- Data in this exercise -

########

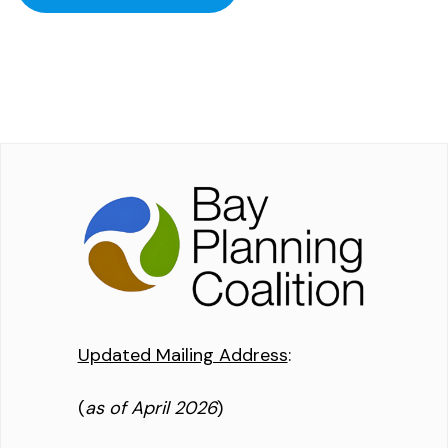
Updated Mailing Address
:
(
as of April 2026
)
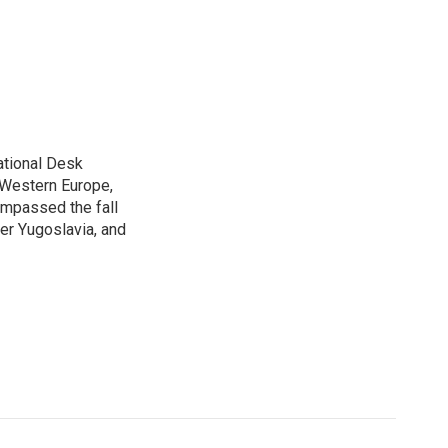
ational Desk
, Western Europe,
ompassed the fall
mer Yugoslavia, and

########

No picture is to appear in the copy; every entry above is otherwise to be printed verbatim.

- Result -
Updated Mailing Address
:
(
as of April 2026
)
ational Desk
, Western Europe,
ompassed the fall
mer Yugoslavia, and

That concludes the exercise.